[Data items]

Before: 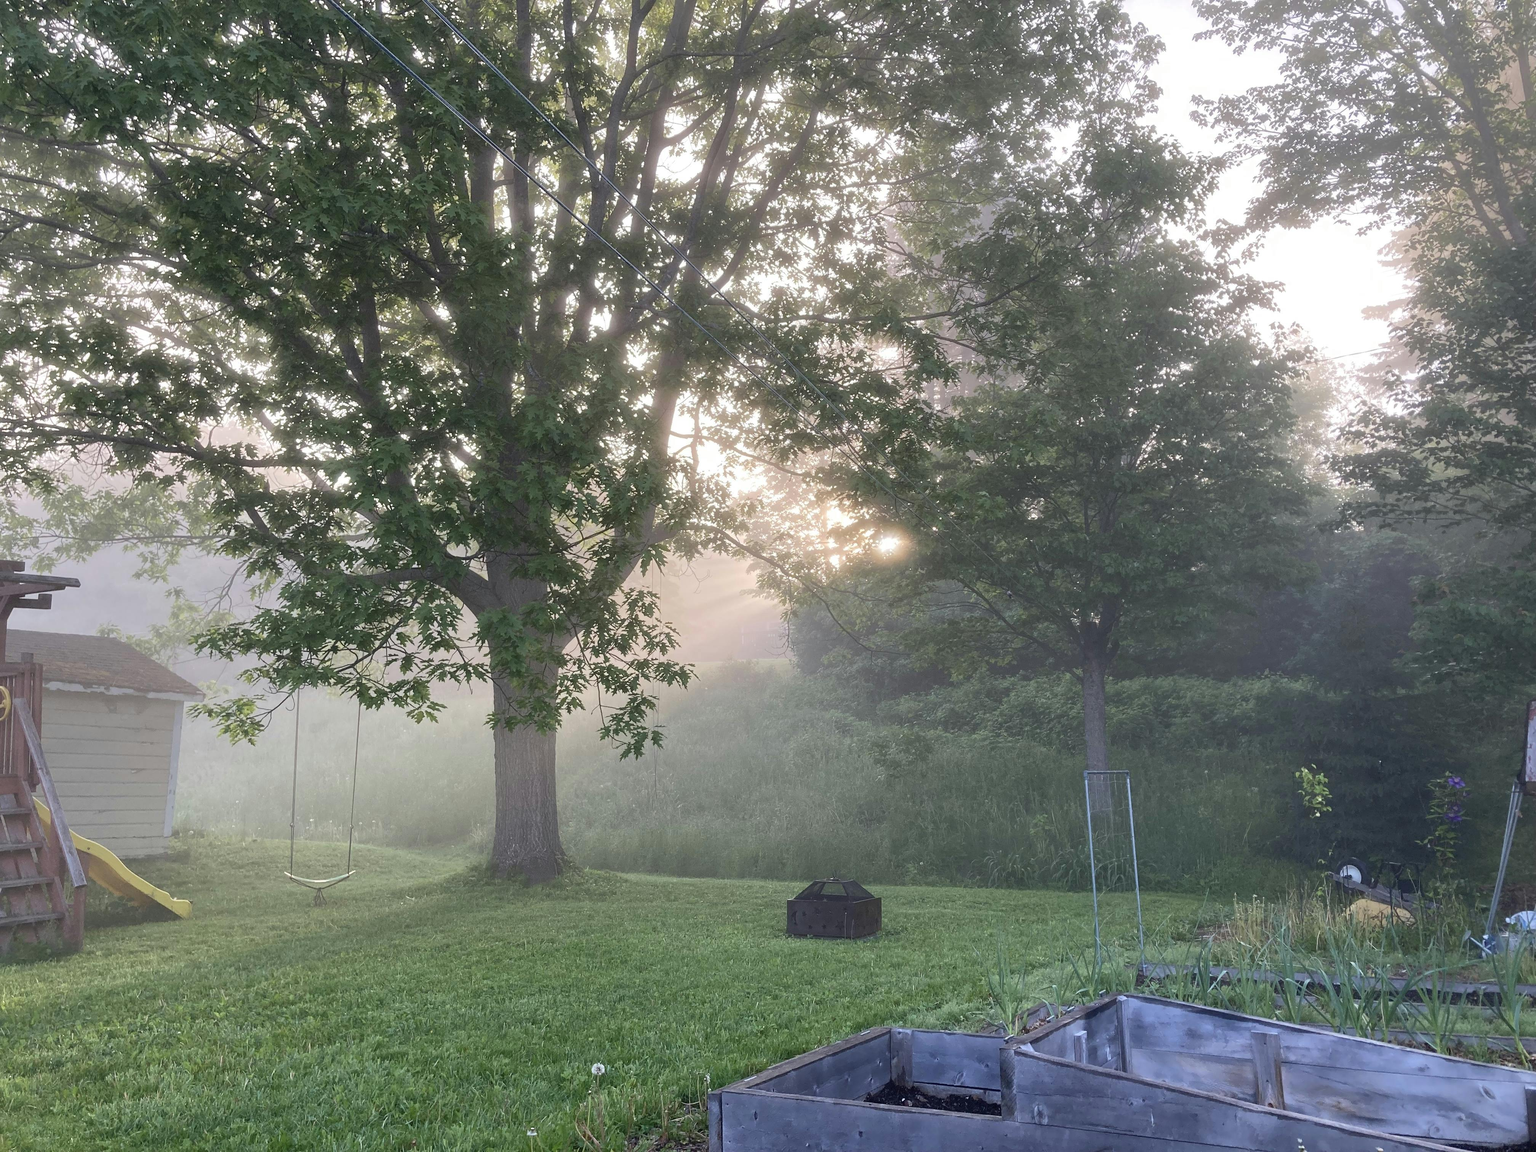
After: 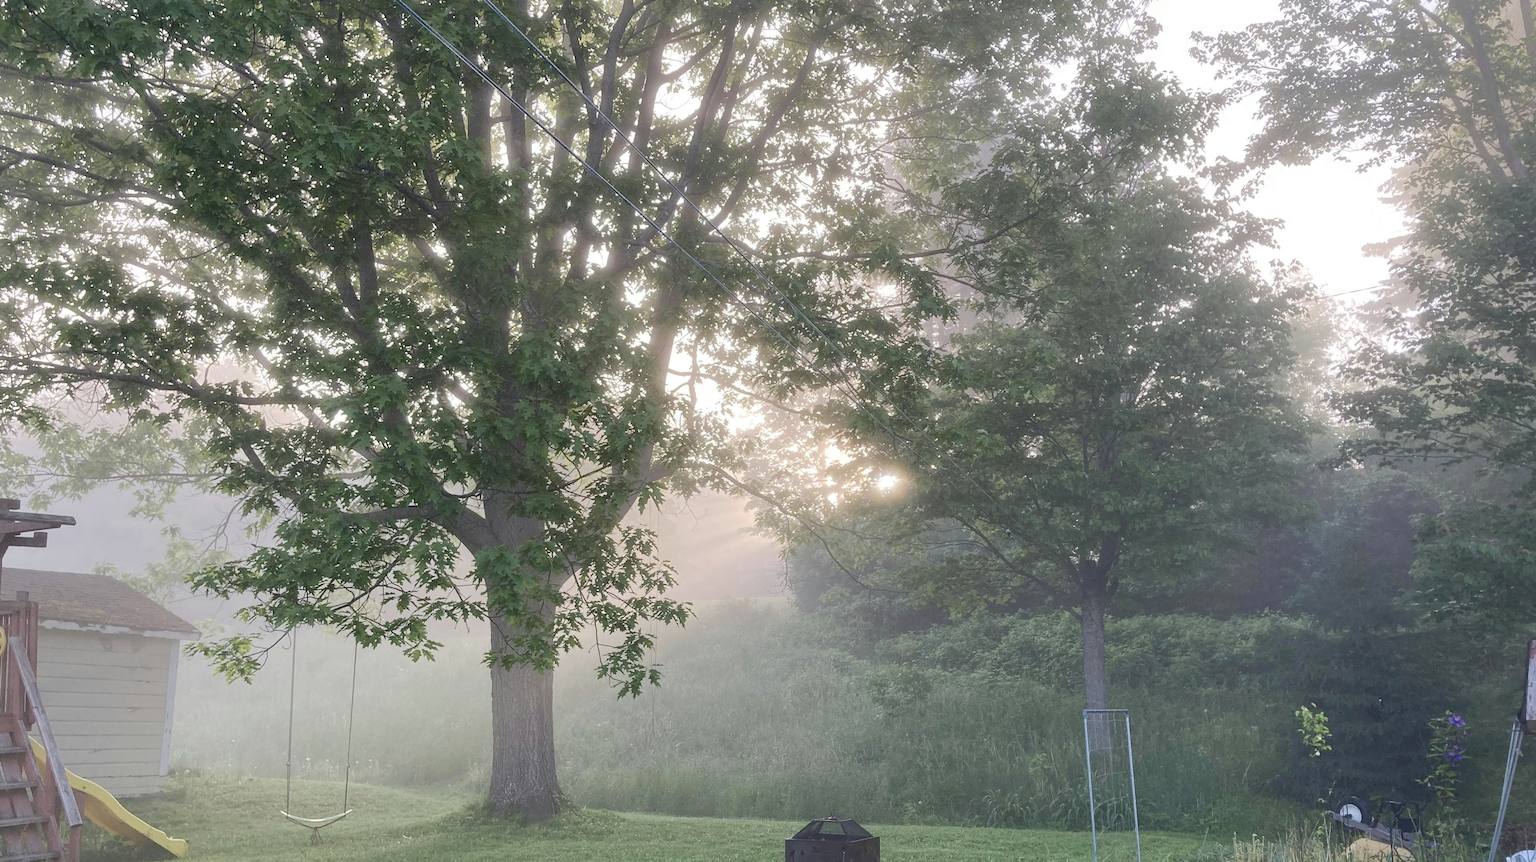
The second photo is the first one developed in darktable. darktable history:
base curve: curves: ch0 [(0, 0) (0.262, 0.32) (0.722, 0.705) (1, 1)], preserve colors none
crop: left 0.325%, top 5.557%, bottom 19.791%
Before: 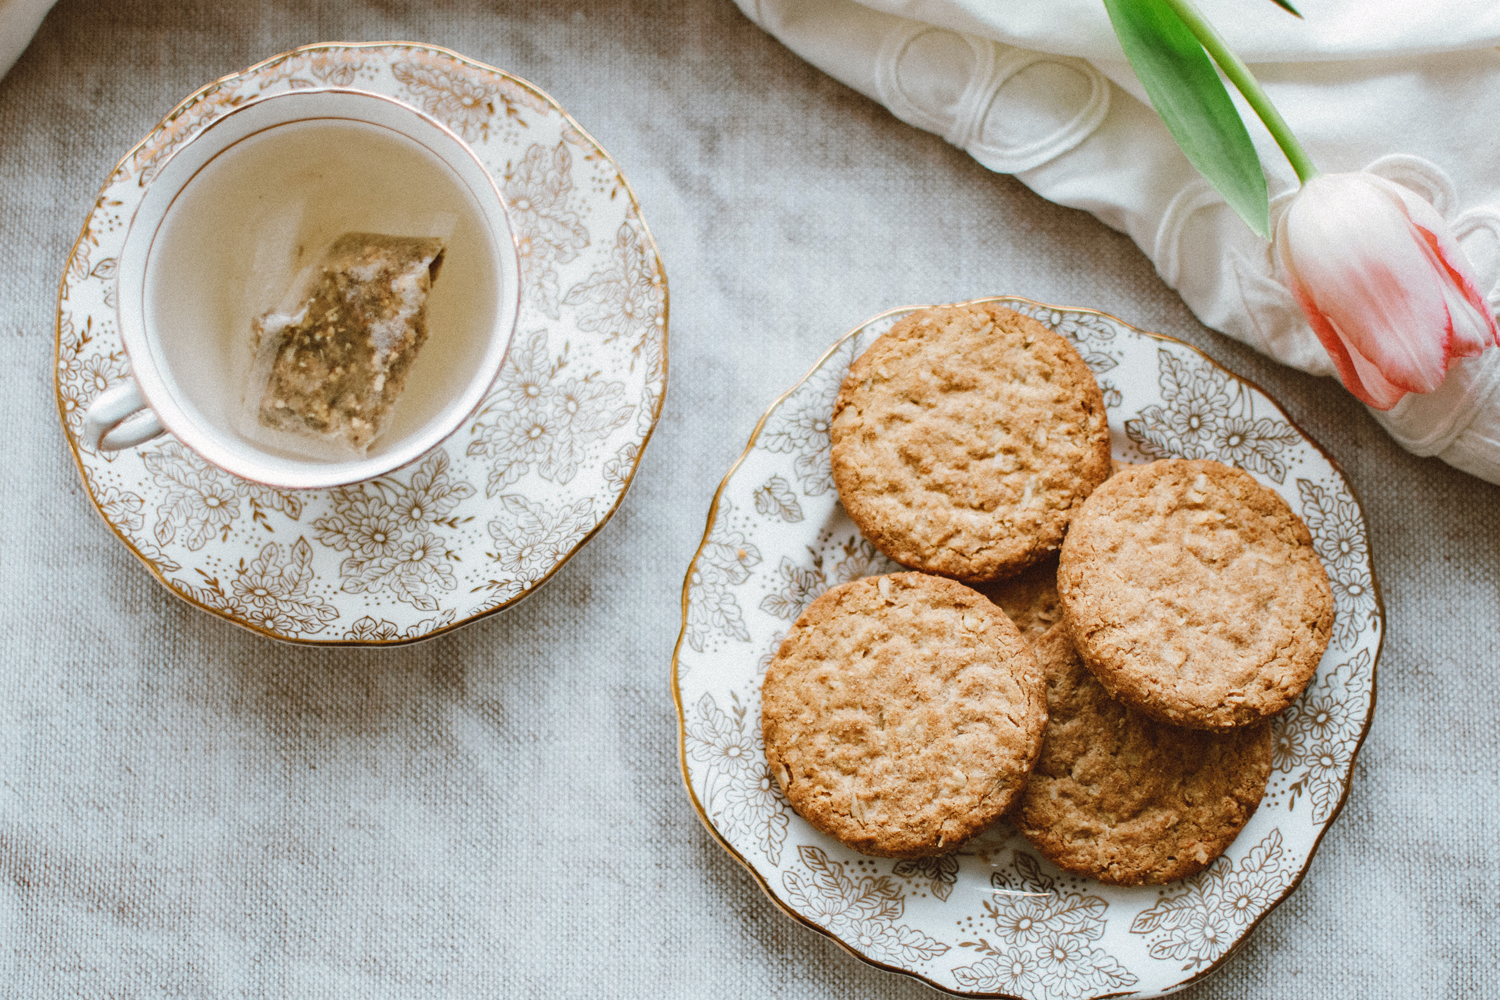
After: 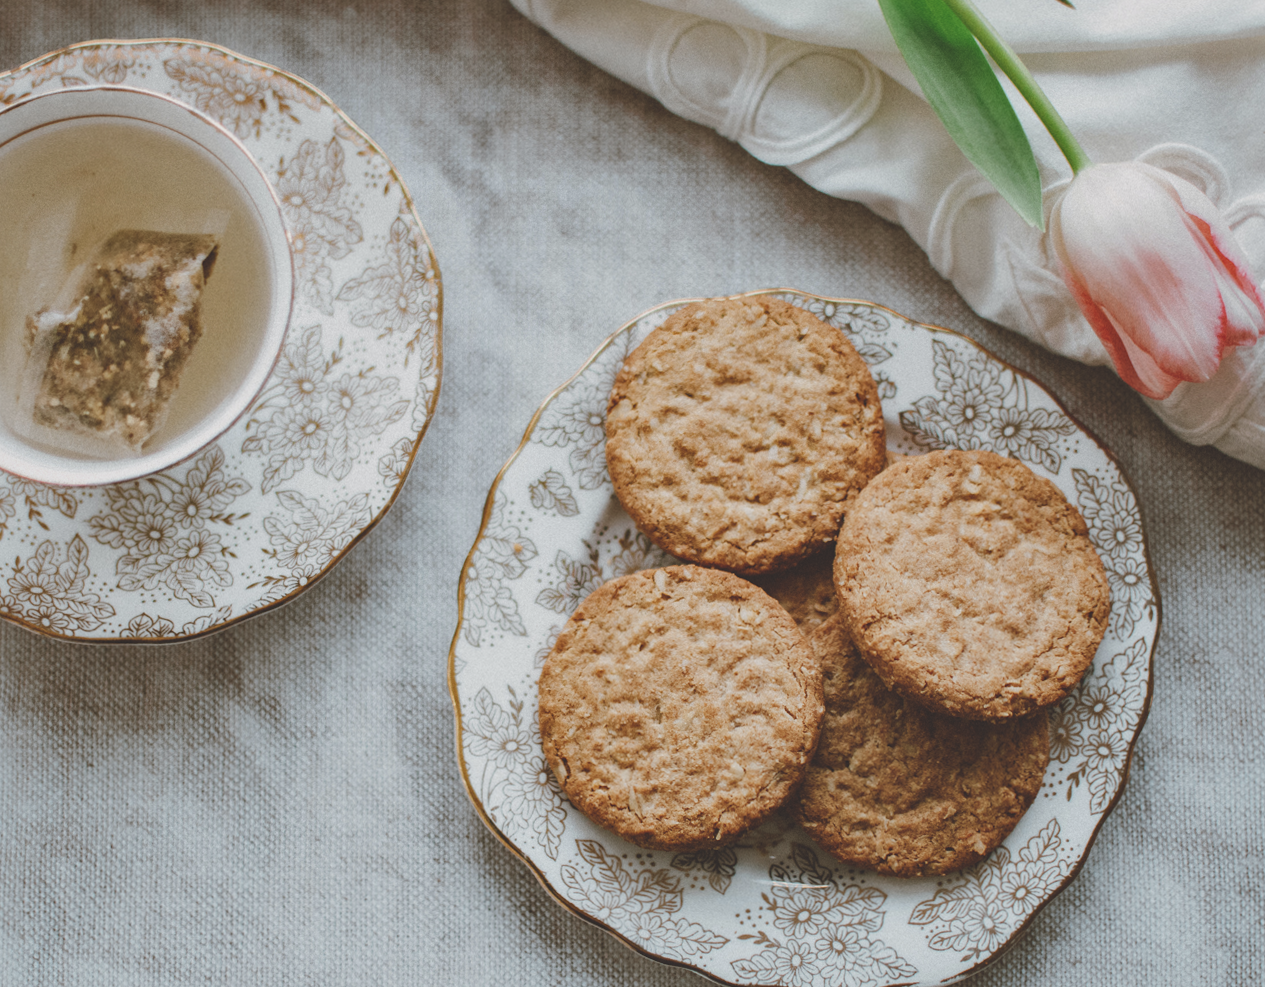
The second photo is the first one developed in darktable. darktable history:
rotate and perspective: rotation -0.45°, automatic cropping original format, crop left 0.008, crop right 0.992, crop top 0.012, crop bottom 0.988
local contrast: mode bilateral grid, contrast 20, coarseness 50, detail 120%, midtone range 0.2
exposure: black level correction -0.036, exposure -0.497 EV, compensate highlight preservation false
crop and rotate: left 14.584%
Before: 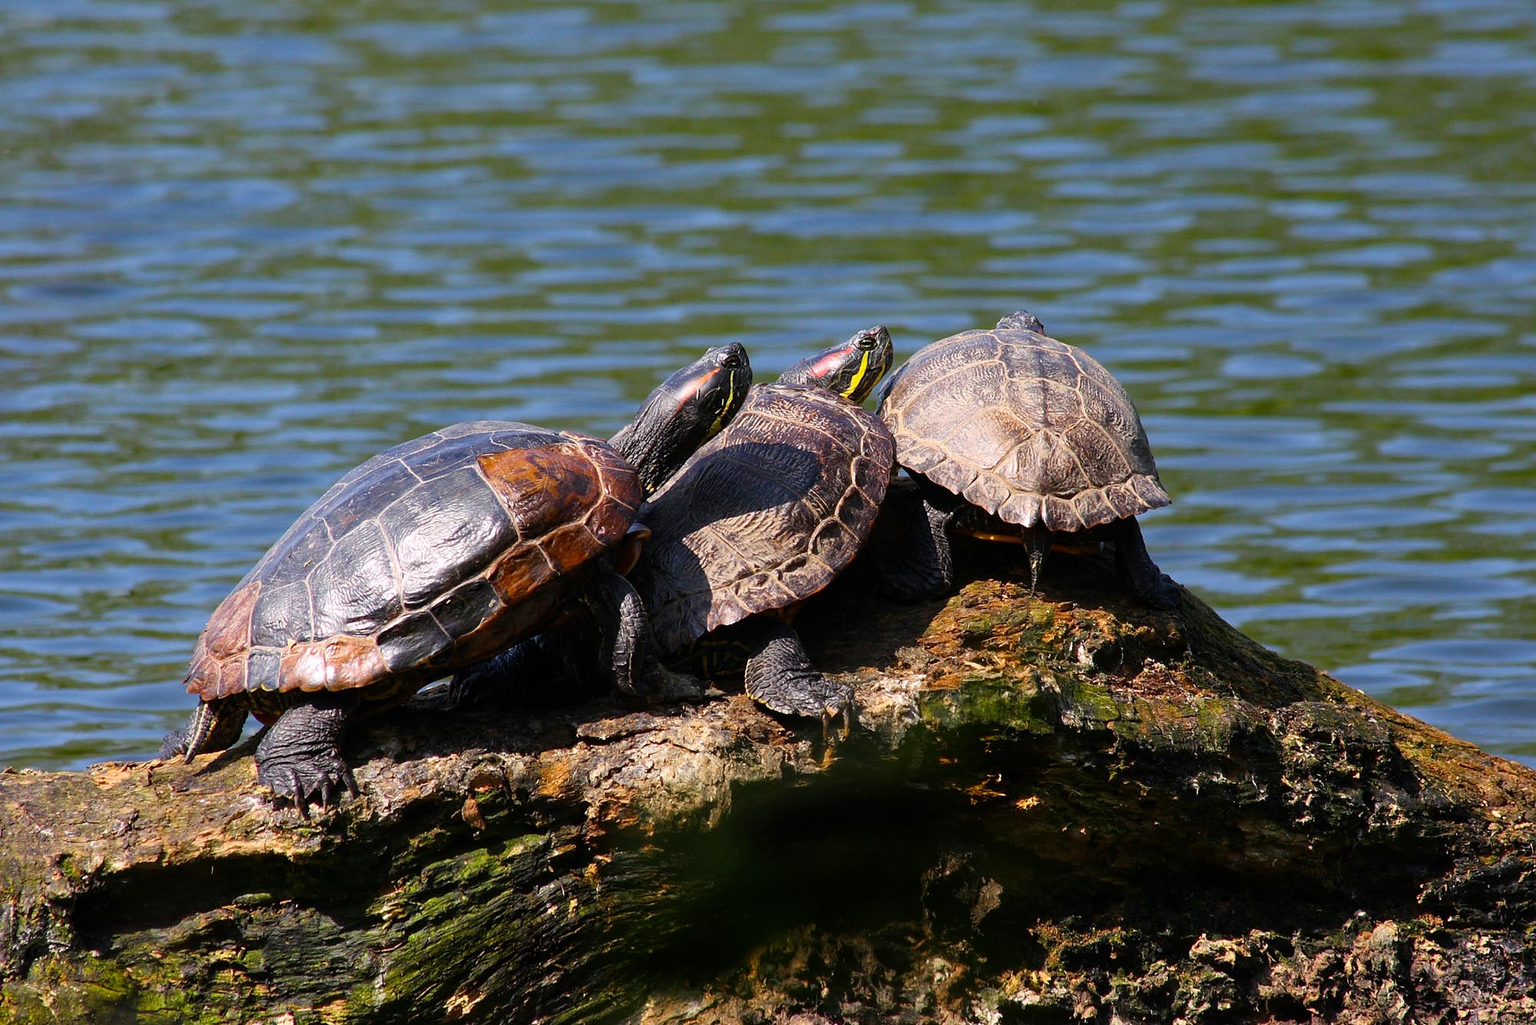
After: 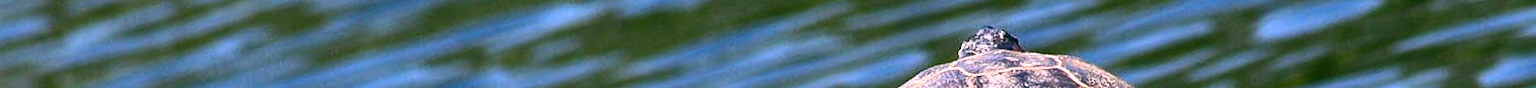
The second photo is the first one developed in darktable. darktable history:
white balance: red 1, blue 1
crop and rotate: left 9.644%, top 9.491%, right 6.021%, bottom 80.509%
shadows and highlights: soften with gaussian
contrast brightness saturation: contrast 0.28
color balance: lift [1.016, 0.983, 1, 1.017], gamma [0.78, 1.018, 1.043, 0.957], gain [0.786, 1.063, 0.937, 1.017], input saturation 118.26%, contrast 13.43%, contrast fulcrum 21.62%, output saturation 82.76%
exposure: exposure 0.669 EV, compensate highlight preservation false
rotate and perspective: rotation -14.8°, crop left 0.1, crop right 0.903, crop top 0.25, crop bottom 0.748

* STATED PROBLEM: Copy every line above word for word, omitting the pictures.

* OUTPUT OF THE TASK:
Before: 
After: 
The second photo is the first one developed in darktable. darktable history:
base curve: curves: ch0 [(0, 0) (0.262, 0.32) (0.722, 0.705) (1, 1)], preserve colors none
crop: left 0.325%, top 5.557%, bottom 19.791%
Before: 
After: 
The second photo is the first one developed in darktable. darktable history:
rotate and perspective: rotation -0.45°, automatic cropping original format, crop left 0.008, crop right 0.992, crop top 0.012, crop bottom 0.988
local contrast: mode bilateral grid, contrast 20, coarseness 50, detail 120%, midtone range 0.2
exposure: black level correction -0.036, exposure -0.497 EV, compensate highlight preservation false
crop and rotate: left 14.584%
Before: 
After: 
The second photo is the first one developed in darktable. darktable history:
white balance: red 1, blue 1
crop and rotate: left 9.644%, top 9.491%, right 6.021%, bottom 80.509%
shadows and highlights: soften with gaussian
contrast brightness saturation: contrast 0.28
color balance: lift [1.016, 0.983, 1, 1.017], gamma [0.78, 1.018, 1.043, 0.957], gain [0.786, 1.063, 0.937, 1.017], input saturation 118.26%, contrast 13.43%, contrast fulcrum 21.62%, output saturation 82.76%
exposure: exposure 0.669 EV, compensate highlight preservation false
rotate and perspective: rotation -14.8°, crop left 0.1, crop right 0.903, crop top 0.25, crop bottom 0.748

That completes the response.